The matte finish worked perfectly, better than I had hoped. It was completely invisible when it dried, and it perfectly preserved the texture of the original keycaps. The only mistake I made was on the first pass. I initially missed a corner of one of the shift keys. When I gave it a brief extra spritz to cover the exposed area, I held the can too close to the key (about 6 inches, instead of the recommended 9-12), and that part of the key developed some dim, gray circular marks. Fortunately the effect was subtle, and didn't extend to the painted part of the key.

I also had to do a bit of painting on the body of the keyboard, to remove the keyboard's logo and the text labelling the LEDs. I cut out three small rectangles of tape to cover and protect the lights, then painted the entire section black. Once the paint had thoroughly dried, I removed the tape and painted three new labels.

I could have clear-coated this painted part of the keyboard as well, and in fact I should have. But that would have required me to put protection on the neighboring areas of the keyboard, particularly the interior of the keyboard bed, and I wasn't organized to have that ready in time. So instead, I just applied some clear nail polish to protect that part of the keyboard.

Unfortunately, the polish did not dry evenly over such a large area, and wound up forming a rough, lumpy coating. The spray-on finish would have looked much better. A minor flaw.

It wasn't until later that I discovered the keyboard's biggest flaw.

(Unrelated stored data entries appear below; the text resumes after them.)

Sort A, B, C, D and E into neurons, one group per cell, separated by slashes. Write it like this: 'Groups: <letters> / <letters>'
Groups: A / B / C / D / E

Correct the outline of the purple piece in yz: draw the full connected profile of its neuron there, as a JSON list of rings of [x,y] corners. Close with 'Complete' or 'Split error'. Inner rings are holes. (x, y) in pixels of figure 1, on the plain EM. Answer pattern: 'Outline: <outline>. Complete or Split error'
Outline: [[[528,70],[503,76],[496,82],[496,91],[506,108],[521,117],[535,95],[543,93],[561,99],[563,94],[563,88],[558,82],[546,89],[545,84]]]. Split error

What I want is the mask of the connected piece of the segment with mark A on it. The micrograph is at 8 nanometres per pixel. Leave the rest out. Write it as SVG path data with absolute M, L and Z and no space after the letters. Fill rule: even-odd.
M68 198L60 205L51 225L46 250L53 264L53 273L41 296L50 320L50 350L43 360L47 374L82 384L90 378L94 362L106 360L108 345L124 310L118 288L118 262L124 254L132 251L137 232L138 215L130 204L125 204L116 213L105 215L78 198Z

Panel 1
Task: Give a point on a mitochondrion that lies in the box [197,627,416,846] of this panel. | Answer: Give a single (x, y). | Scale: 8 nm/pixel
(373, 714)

When I finally started putting the keys back onto the keyboard, I found that I had actually managed to paint the backspace key upside-down. Had I noticed before applying the finish, I could have repainted it, but at this point it was much too late. It was a very embarrassing mistake — but, if I had to accidentally paint one key upside-down, I couldn't have chosen a better one. Almost nobody noticed the error without my pointing it out, which certainly wouldn't have been true if it had been, say, one of the Alt keys.

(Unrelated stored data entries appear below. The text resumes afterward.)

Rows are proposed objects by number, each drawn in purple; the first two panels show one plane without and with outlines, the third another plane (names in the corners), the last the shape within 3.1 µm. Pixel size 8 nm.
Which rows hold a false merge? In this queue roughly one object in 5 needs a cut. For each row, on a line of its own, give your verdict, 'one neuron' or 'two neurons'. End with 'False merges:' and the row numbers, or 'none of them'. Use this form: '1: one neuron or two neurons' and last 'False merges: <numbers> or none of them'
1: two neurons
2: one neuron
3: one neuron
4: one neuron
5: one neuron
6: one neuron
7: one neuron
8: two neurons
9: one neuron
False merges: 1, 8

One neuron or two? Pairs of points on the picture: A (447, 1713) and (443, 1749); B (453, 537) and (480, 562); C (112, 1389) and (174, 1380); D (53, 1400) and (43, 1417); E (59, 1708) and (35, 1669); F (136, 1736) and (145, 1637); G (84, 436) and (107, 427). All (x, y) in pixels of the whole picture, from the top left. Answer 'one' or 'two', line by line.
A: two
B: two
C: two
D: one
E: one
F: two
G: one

At last, the finished product.

Of course, when you've put this much effort into an unusual gift, it simply demands an unusual presentation. It's not enough to just gift-wrap it and stick it under the tree. The idea I had was to make it look like it had been delivered through the mail, presumably from the world of the Triangles.

I initially wrote the mailing address in Triangle, and then printed out the address in a normal font and taped it onto the package, covered with a small square of plastic wrap to make it look like the second address had been attached by the post office.

Next, I went out and bought a random selection of foreign stamps from a philately store. At a craft store specializing in rubber stamps, I purchased a stamp that was a pattern of triangles, along with a purple ink pad. The odd collection of stamps with a triangle-themed cancellation made the perfect touch.

I had an opportunity to leave the package by the apartment mailboxes on Christmas Eve when nobody was around, allowing the others to find it and bring it inside. A very mysterious package indeed. (In theory anyway. In reality, she knew full well that I was the only person beside herself who was fluent enough in Triangle to make that address.)

She opened the package first thing on Christmas morning, and found herself the happy owner of a uniquely personal keyboard.

… Of course, now she wants a font to go with it.